De Soto and the Institute for Liberty and Democracy History

  • From 1984 through 1995, every president of Peru called on the Institute for Liberty and Democracy to help change the country. Local polls indicated that ILD influence in the nation was surpassed only by the president, the armed forces, and the Catholic Church. (p. xxi)
  • Over the next decade, until 1995, the ILD designed rules, procedures, and organizations to help the government listed to its own people. During that period, the ILD initiated some four hundred major laws and regulation and managed one of the world's largest property creation projects. (p. xxiii)
  • On the real estate side, they brought down the administrative time needed to record the property of poor from more than a dozen years to 1 month, and cut the costs by 99%. Some 300,000 owners whose property on average at least doubled in value. By 2000, some 1.9 million buildings on urban land had entered the legal system. (pp. xxv-xxvii)
  • On the business side, they cut the cost of entering business from some 300 days down to one. By 1994, over 270,000 formerly extra legal entrepreneurs had entered the legal economy, creating over half a million new jobs and increasing tax revenues by US$1.2 billion. (pp. xxvi-xxvii)
  • As the farmers switched to legal crops, Peru's participation in the international cocaine market began gradually to descend from 60% to 25%. (p. xxvii)
  • To get a marriage license, which used to take 720 hours of bureaucratic hassles, was reduced to 120 hours. (p. xxx)

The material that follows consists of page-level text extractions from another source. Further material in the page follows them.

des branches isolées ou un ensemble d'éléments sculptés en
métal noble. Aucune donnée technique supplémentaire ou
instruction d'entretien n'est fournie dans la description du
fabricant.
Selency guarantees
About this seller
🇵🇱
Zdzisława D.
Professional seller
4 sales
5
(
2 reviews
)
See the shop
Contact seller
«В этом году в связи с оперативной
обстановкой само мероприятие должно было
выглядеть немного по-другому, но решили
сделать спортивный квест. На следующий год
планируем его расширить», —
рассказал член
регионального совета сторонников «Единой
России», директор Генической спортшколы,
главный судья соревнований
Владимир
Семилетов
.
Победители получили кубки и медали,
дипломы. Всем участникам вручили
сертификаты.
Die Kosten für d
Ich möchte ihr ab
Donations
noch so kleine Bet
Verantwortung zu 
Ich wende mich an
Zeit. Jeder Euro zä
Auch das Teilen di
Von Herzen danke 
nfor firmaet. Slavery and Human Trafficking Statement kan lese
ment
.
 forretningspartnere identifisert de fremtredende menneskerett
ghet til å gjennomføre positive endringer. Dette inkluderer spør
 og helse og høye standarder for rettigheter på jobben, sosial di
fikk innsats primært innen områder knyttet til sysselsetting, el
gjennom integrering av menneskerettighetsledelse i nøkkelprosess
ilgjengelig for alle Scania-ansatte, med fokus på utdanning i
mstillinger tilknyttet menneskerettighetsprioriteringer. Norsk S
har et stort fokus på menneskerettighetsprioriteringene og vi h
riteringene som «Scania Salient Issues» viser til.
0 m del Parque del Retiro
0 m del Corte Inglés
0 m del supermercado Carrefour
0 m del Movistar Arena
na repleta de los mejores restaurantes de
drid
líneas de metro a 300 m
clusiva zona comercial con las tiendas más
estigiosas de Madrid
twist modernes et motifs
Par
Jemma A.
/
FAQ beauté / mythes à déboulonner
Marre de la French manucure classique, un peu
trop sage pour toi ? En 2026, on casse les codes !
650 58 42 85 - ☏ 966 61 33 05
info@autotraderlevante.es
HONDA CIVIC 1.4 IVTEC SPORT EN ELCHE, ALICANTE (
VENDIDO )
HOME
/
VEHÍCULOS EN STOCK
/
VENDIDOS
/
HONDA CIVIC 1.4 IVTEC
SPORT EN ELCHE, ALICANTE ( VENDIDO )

Peruvian Bureaucracy and the Informal/Extralegal Economy

  • The ILD reports that since 1990, 85% percent of all new jobs in Latin American and the Caribbean have been created in the extralegal sector. (p. xxxiv)
  • The "extralegal" sector represented the majority of Peruvians at its peak. It represented 60–80% of the nation's population, constructed seven out of every ten buildings, built and owned 278 out of Lima's 331 markets, operated 56% of all business of the nation, retail of over 60% of foodstuffs, and operated 86% of all buses. (pp. xviii-xviiii[clarification needed])
  • 48% of the economically active population and 61.2% of work hours are devoted to informal activities which contribute 38.9% of the GDP recorded in the national accounts (p. 12)
  • The state operated legal and administrative bureaucracies created substantial lags for Peruvians in this time period. It took entrepreneurs 13 years to build a retail market for food, 21 years to obtain authorization to construct a legally titled building on wasteland, 26 months to get authorization to operate a new bus route, and nearly a year to gain legal license to operate a sewing machine for commercial purposes. (p. xviiii[clarification needed])
  • The total cost of an individual's access to small formal industry is thus $1,231-32 times the monthly minimum living wage (pp. 133–134)

Critical acclaim

United States Senator Bill Bradley referred to The Other Path as "The best way to understand Latin America's problems and issues". President Bill Clinton, George H. W. Bush, and Richard Nixon were among those who publicly praised the book and de Soto.